Rientra nei diritto di ogni abitante, che dimora nelle immediate vicinanze all’impianto dell’autolavaggio rumoroso, di prendere visione ed estrarre copia di tutti gli atti inerenti l’autorizzazione dell’impianto di autolavaggio ritenuto responsabile di immissioni sonore superiori alla soglia consentita.

Rumore infernale. Avere un autolavaggio nei paraggi in cui si abita non è certo una fortuna. Soprattutto se a causa di spazzoloni, lance a spruzzo e aspirapolveri, sempre in funzione, i vicini non riescono proprio ad avere pace. Ma se l’autolavaggio è troppo rumoroso, chi l’ha autorizzato? La domanda è legittima visto che è stato installato in zona in cui ci sono non solo uffici, ma anche abitazioni. Per tali ragioni un gruppo di residenti, nelle vicinanze dell’ autolavaggio fracassone, decide di accedere agli atti amministrativi con i quali il Comune ha autorizzato l’attivazione dell’impianto.

La decisione: Il caso approda al TAR Lazio che, con decisione n°4909 del primo aprile 15 stabilisce che rientra nel diritto dei cittadini sussiste, anche laddove non hanno intenzione di far causa al gestore, di visionare i documenti che riguarda i permessi dell’impianto medesimo. Infatti, ai sensi della legge n. 241 del 1990, come modificata dalla lettera a) del comma 1 dell’art. 10 della legge 18 giugno 2009, n. 69, si conferisce al diritto di accesso, attese le sue rilevanti finalità di pubblico interesse, valore di “principio generale dell’attività amministrativa al fine di favorire la partecipazione e di assicurarne l’imparzialità e la trasparenza”.

I precedenti: Già la giurisprudenza, aveva osservato che il diritto di accesso ha il fine di tutelare interessi individuali ispirandosi a principi di democrazia partecipativa, basata sui cardini della pubblicità e della trasparenza dell’azione amministrativa. Da ciò ne consegue che i ricorrenti nella loro qualità di abitanti e/o lavoranti nelle immediate vicinanze dell’attività di lavaggio rumoroso ha indotto il TAR Lazio a riscontrare una posizione qualificata sussistendo, nel caso di specie, l’interesse prescritto dall’art. 22 della legge n. 241/90. Per tali ragioni gli abitanti della zona risultano titolari di un interesse qualificato ad accedere agli atti per predisporre opportune difese. Ma le «difese» delle quali parla la legge non necessariamente devono tradursi in un’azione giudiziaria.

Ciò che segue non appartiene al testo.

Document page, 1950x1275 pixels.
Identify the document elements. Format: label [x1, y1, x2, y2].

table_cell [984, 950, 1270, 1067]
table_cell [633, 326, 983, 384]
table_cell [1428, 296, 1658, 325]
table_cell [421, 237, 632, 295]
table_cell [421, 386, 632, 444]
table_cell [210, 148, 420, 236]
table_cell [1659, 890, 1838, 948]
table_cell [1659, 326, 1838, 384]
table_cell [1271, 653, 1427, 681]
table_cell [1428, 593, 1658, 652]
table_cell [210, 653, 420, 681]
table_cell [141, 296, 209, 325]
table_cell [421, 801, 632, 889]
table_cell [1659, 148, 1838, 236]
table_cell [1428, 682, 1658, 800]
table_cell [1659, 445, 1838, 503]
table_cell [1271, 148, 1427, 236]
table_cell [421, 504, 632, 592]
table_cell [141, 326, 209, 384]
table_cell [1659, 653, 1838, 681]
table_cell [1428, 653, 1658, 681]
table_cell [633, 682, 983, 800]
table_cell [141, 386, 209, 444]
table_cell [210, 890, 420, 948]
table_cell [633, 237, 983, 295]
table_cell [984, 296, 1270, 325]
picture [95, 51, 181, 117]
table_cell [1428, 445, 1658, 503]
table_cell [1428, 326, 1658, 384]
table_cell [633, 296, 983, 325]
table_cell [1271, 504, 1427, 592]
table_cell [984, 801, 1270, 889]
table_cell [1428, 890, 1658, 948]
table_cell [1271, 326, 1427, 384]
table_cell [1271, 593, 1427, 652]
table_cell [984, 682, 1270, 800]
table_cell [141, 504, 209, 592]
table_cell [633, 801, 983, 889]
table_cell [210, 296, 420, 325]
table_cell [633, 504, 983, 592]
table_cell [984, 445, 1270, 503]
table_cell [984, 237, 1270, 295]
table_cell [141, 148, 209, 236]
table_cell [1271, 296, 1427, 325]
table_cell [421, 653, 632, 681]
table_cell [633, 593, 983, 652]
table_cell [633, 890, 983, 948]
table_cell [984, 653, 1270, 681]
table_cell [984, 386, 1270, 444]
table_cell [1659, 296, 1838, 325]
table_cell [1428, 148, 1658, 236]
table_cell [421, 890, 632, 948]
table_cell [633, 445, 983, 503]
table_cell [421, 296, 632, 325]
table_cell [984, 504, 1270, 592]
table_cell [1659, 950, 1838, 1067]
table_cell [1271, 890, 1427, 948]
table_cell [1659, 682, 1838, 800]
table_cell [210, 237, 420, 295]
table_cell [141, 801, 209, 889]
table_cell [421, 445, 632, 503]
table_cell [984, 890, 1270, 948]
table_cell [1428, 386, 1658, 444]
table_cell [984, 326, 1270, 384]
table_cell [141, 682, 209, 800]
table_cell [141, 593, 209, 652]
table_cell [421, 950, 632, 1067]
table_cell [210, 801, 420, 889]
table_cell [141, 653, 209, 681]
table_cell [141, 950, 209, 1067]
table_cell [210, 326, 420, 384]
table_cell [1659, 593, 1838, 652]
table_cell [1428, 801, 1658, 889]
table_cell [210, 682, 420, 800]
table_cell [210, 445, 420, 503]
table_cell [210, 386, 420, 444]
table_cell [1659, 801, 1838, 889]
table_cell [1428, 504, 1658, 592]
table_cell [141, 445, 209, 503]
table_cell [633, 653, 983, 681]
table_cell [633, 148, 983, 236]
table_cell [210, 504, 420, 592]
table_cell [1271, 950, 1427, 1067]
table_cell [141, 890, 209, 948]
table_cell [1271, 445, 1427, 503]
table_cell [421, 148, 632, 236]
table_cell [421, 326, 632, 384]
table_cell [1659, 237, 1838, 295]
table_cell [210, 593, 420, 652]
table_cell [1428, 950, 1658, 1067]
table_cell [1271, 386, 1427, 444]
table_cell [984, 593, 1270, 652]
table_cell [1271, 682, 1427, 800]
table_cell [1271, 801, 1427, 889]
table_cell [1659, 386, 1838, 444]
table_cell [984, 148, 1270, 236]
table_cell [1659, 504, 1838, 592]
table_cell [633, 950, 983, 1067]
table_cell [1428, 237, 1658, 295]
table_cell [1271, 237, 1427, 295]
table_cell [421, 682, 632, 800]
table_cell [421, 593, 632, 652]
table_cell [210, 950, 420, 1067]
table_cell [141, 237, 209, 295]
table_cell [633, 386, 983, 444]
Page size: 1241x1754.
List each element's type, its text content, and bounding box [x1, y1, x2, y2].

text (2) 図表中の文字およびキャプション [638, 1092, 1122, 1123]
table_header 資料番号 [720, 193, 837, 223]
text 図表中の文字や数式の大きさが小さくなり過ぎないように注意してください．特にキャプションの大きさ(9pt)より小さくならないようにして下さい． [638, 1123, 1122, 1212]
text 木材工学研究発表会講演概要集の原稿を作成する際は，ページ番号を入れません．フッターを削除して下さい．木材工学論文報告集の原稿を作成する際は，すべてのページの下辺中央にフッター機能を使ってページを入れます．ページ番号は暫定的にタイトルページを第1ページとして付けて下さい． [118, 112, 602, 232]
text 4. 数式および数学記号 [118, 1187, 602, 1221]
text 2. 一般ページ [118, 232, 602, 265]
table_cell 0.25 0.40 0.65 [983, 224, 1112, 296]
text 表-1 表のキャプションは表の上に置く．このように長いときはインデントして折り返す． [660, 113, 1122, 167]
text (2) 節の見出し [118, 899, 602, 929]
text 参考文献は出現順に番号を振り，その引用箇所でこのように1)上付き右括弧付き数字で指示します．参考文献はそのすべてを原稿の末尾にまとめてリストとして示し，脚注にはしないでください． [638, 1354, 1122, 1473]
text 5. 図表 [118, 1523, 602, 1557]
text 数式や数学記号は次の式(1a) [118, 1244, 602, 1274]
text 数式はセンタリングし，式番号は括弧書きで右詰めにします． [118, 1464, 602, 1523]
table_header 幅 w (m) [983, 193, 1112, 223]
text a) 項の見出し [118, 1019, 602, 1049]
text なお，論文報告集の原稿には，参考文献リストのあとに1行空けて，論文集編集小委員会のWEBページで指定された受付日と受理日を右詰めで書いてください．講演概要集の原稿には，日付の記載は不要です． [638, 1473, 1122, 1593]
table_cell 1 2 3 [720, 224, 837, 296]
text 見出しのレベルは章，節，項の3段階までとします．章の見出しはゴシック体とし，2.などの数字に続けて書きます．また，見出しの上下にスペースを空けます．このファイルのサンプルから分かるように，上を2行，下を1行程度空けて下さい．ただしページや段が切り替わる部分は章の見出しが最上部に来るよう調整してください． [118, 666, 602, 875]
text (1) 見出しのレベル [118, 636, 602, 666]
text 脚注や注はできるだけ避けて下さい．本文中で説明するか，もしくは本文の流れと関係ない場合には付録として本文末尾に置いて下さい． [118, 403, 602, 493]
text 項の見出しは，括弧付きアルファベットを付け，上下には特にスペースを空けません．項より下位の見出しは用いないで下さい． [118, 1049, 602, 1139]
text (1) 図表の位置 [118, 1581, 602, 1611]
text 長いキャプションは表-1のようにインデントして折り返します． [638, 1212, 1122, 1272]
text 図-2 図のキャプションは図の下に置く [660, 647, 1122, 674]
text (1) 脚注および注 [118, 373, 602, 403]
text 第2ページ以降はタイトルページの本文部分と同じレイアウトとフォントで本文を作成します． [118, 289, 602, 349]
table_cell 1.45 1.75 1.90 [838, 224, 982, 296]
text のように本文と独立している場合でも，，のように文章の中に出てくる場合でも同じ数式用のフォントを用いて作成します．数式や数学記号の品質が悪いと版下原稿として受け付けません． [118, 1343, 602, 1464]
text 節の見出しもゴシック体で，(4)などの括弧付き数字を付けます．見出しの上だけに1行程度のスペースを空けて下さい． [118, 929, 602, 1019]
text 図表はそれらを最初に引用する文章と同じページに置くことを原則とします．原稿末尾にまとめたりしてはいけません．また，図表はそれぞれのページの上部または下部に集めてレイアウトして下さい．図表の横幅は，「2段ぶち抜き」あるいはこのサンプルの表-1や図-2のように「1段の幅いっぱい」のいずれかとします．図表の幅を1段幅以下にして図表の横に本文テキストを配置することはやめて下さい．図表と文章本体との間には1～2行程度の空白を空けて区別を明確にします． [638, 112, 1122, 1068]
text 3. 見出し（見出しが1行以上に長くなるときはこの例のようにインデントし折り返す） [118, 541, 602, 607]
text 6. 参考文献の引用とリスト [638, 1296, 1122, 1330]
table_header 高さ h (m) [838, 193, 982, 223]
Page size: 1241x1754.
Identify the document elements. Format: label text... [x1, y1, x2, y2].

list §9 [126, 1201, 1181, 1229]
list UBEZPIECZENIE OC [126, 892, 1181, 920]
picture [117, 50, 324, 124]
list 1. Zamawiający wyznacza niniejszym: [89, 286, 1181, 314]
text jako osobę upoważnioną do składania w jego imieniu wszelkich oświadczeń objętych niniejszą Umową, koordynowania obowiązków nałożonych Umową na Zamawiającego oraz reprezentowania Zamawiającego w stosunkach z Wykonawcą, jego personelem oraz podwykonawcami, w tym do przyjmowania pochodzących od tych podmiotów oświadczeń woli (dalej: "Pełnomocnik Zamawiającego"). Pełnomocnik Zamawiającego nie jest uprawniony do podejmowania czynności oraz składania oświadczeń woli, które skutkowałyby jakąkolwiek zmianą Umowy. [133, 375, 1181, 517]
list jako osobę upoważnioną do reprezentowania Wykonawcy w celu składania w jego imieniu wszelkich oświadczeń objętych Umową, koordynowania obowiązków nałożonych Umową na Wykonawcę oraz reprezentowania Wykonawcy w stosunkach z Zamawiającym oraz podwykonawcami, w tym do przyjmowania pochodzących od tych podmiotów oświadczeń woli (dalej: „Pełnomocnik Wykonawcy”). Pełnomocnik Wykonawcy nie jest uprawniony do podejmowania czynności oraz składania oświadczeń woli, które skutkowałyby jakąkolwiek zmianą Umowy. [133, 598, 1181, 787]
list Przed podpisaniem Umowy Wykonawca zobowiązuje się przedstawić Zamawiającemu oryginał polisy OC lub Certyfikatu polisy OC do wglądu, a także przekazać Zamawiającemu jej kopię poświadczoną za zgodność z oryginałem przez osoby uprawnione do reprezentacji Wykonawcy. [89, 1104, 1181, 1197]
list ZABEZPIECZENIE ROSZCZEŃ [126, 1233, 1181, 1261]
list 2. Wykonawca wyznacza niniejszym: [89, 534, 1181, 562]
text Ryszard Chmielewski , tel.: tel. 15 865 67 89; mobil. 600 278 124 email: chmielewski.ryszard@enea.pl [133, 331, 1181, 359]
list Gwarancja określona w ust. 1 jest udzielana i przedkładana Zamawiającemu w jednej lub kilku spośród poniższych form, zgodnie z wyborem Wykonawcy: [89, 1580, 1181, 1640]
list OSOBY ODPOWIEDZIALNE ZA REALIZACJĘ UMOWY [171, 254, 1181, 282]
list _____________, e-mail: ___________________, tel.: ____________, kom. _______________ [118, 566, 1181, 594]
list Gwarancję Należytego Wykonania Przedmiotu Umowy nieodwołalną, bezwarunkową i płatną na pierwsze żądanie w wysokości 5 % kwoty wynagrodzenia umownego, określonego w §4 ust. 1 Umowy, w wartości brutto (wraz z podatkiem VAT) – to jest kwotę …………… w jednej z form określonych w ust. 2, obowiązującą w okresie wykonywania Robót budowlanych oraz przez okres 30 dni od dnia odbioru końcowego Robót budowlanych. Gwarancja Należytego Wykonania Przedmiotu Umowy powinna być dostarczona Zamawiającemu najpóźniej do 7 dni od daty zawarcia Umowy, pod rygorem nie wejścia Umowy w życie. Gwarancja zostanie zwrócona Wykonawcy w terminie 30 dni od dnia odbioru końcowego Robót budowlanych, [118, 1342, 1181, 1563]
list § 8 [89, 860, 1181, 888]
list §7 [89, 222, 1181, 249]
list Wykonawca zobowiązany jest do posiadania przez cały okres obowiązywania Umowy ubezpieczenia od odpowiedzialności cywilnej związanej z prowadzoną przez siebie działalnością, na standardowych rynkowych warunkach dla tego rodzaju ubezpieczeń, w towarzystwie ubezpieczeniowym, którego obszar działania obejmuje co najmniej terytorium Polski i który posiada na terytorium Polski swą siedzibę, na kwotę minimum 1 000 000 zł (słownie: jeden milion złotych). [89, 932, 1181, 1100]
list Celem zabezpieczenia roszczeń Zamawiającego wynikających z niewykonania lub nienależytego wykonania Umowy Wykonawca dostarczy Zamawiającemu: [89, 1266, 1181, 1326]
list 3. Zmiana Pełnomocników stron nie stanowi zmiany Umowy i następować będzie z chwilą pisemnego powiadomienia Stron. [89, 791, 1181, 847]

Conclusioni: I vicini hanno diritto a verificare se l’autolavaggio è autorizzato a svolgere l’attività e di converso, l’ente locale deve mettere a disposizione di chi vive o lavora in zona, i titoli abilitativi a prescindere l’intento dei cittadini di intentare una causa contro il proprietario dell’attività per il superamento del limite di tollerabilità delle immissioni sonore.